Nigerian banks are grappling with a severe cash crisis, resorting to borrowing approximately N755.65 billion from the Central Bank of Nigeria (CBN) to maintain liquidity. The surge in borrowing comes amidst a backdrop of liquidity challenges and inflation concerns, with signs pointing towards stress in the banking sector.”

In response to a mounting cash crisis, Nigerian banks have significantly escalated their reliance on the Central Bank of Nigeria (CBN) for funding. The banks have collectively borrowed an estimated N755.65 billion from the CBN as a means to bolster their cash liquidity. This upsurge in borrowing follows a period of economic turmoil and inflationary pressures that have strained the financial landscape.

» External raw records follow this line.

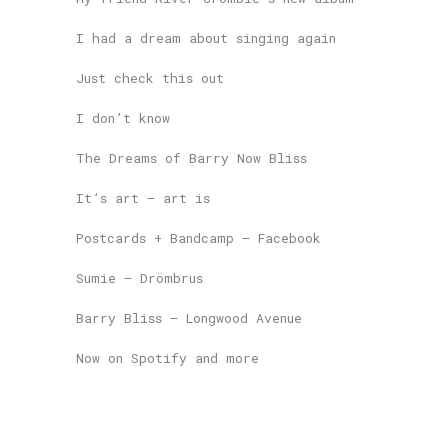
I had a dream about singing again
Just check this out
I don’t know
The Dreams of Barry Now Bliss
It’s art – art is
Postcards + Bandcamp – Facebook
Sumie – Drömbrus
Barry Bliss – Longwood Avenue
Now on Spotify and more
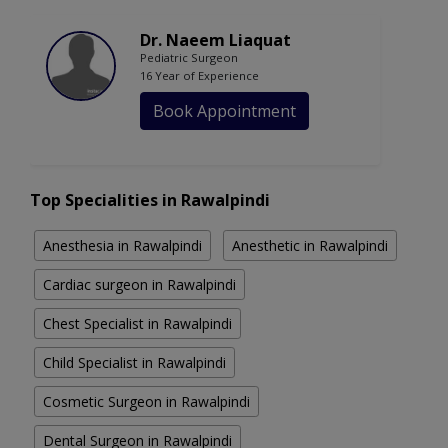
Dr. Naeem Liaquat
Pediatric Surgeon
16 Year of Experience
Book Appointment
Top Specialities in Rawalpindi
Anesthesia in Rawalpindi
Anesthetic in Rawalpindi
Cardiac surgeon in Rawalpindi
Chest Specialist in Rawalpindi
Child Specialist in Rawalpindi
Cosmetic Surgeon in Rawalpindi
Dental Surgeon in Rawalpindi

The CBN had previously grappled with excess liquidity, taking measures to counteract the inflationary repercussions of such an abundance of funds. Now, indications suggest that the banking sector is confronting a liquidity squeeze, compelling banks to turn to the CBN as a vital source of cash infusion.

While a handful of major banks have managed to maintain a certain level of liquidity, reports are revealing that the broader money market is already feeling the strain of reduced cash availability. This scarcity is negatively impacting transactions involving treasury instruments, leading to widespread repercussions.

The statistics underscore the seriousness of the situation. Borrowing from the CBN by Nigerian banks has surged by a staggering 107% month-on-month, culminating in a total of N755.64 billion borrowed in July alone. The apex bank offers banks two short-term lending avenues: the Standing Lending Facility (SLF) and the Repurchase arrangement.

According to Vanguard’s reporting, the SLF mechanism involves the CBN extending loans to commercial banks at interest rates set 100 basis points above the Monetary Policy Rate (MPR).

Alternatively, the Repurchase arrangement enables banks to access funds by pledging or selling their financial assets to the CBN, with a commitment to repurchase them at a later date and at an elevated price.

On the flip side, the CBN facilitates deposits from banks through its Standing Deposit Facility (SDF), with interest payments pegged at 300 basis points below the Monetary Policy Rate.

Official information from the CBN paints a vivid picture of the unfolding scenario. In the month of July, banks collectively borrowed a staggering N755.64 billion through the SLF, reflecting an astonishing 107% escalation from the N365.06 billion borrowed in the preceding month of June.

This narrative underscores the ongoing challenges that Nigerian banks face as they navigate the complex landscape of cash liquidity and economic stability.